December 2005: Though Sky has been making all the running (in terms of marketing and publicity), cable beats it to market - albeit in a limited fashion. On 1 December, a beta group of 400 selected Telewest customers gets the opportunity to trial an HDTV decoder box. The bad news is that content is still limited because few broadcasters have begun making HDTV as standard - The Blue Planet from the BBC is probably still the main wow-factor show.
May 2006: But the Fifa World Cup in Germany is expected to be a significant driver of HDTV uptake, and Sky confirms that it is to begin installations in May - a month before the tournament begins - to customers who have pre-registered. Some households are destined to be disappointed as demand outstrips supply - clearly a short-term embarrassment, but, analysts say, a good long-term indicator that uptake could be rapid.
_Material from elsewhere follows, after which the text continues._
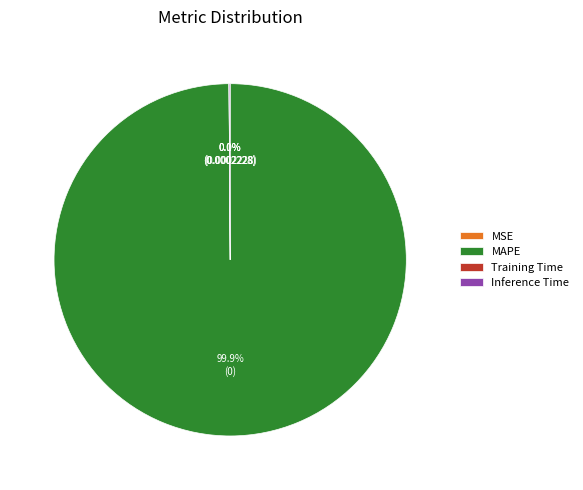

What is the largest slice in the pie chart?

MAPE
February 2007: A new report from Informa confirms this supposition when it reveals that just over two million UK homes had upgraded to HDTV by the end of 2006, and the figure is now projected to rise to 8.8 million (or just over a third of all UK homes) by 2011. It also predicts that, by that date, there will be more than 150 million HDTV households worldwide, 80 per cent of which will be in the US and Japan.
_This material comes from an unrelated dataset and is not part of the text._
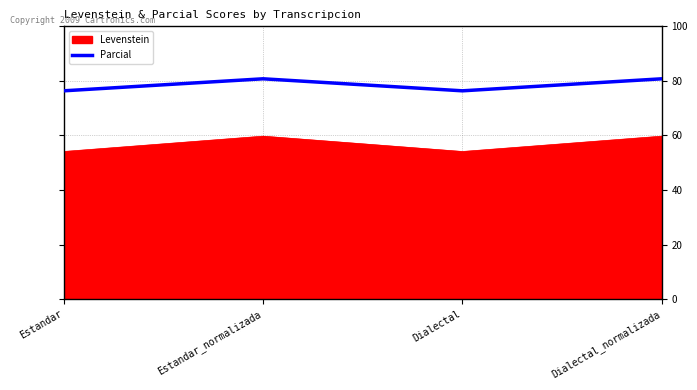

What is the sum of all Parcial values?

314.3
November 2007: Ofcom's chief, Ed Richards, reveals plans for an upgrade of the digital terrestrial TV platform, which will allow it to carry HDTV channels by 2010. The BBC, ITV and Channel 4 will be able to broadcast in HD while maintaining their low-definition Freeview channels.
Fast forward ...
2012: Now Ofcom kicks open a political hornets' nest when, days after analogue TV switch-off is completed (not, in its final months, a controversy-free process), it announces proposals to phase out low-definition TV transmission in time for the Fifa World Cup in Scotland in 2018. The host nation in particular calls for UK government subsidies to ensure less wealthy citizens do not become a disenfranchised media underclass.